Everyone should watch "Too Big to Fail" on HBO, the movie version of The Time's writer Andrew Sorkin's book. Then everyone should read "The Big Short" by Michael Lewis. In both, grotesque, self-centered, destructive but good hearted politicians confront grotesque, self-centered, destructive and rapacious money changers. If there are any two books that are more discouraging about the future of western liberalism, they must have been burned by politico-economic censors.
In "Too Big to Fail" a compelling Henry Paulson walks through the carnage created by these politico-economic vandals like a stricken benumbed survivor of some huge natural disaster. But it is not natural. No natural force is as evil and dismissive of its damage as the combined effort of a superficial, posturing politician and a percentage-hungry financial predator. In "The Big Short" petty, stupid well educated people in both government and finance make error after error to aggrandize or enrich themselves at the expense of every possible innocent they can find.

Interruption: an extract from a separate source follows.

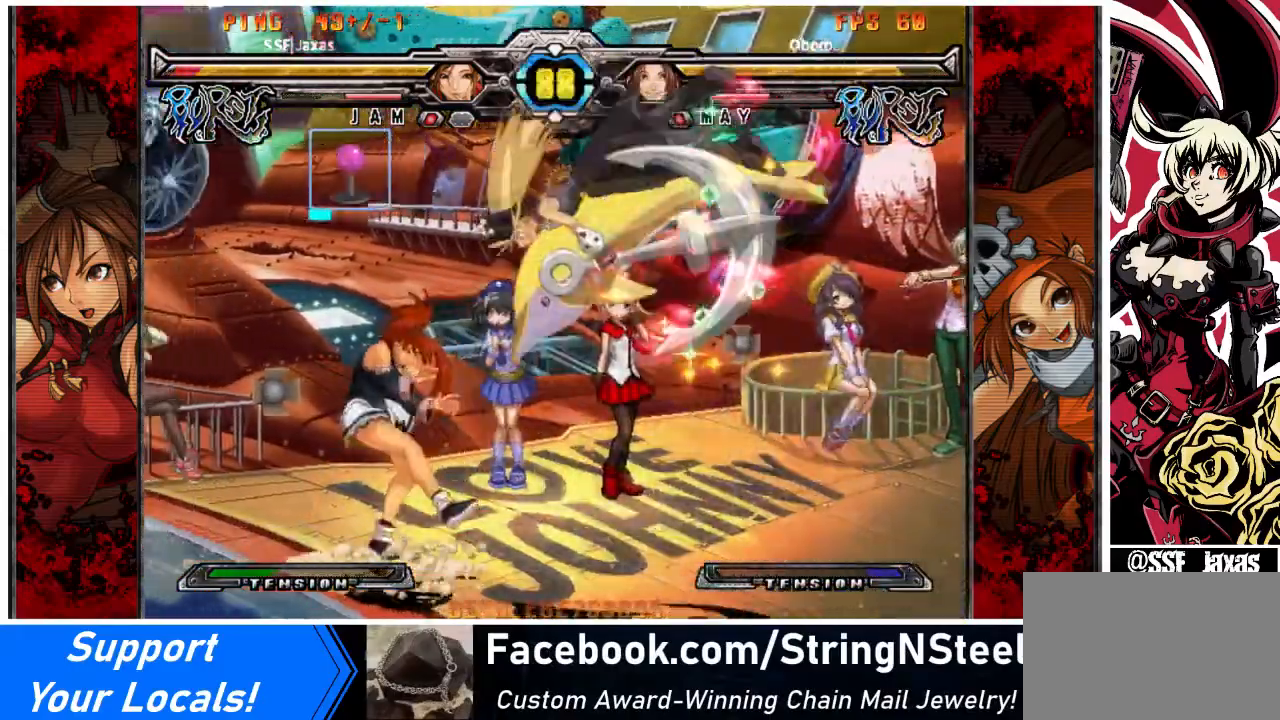
{"buttons": ["DPAD_DOWN", "DPAD_LEFT"], "events": [[67, "TRIANGLE", "up"], [100, "SQUARE", "up"], [167, "R1", "down"], [200, "SQUARE", "down"], [200, "TRIANGLE", "down"], [301, "CROSS", "down"], [301, "TRIANGLE", "up"], [334, "SQUARE", "up"], [367, "CROSS", "up"], [367, "DPAD_DOWN", "down"], [367, "R1", "up"]]}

These two works are as profound an argument for benign dictatorship as has been made. It is astonishing that the financiers and politicians from New York to Malibu are not hanging from lampposts from sea to shining sea.
Paulson won an extraordinary victory against overwhelming self-interest but the battle is still is an early round. If the politicians and their incestuous financiers have anything to say about it, this battle will have no time limit.
Strangely we, the noncombatants, will be the eventual knockout victim.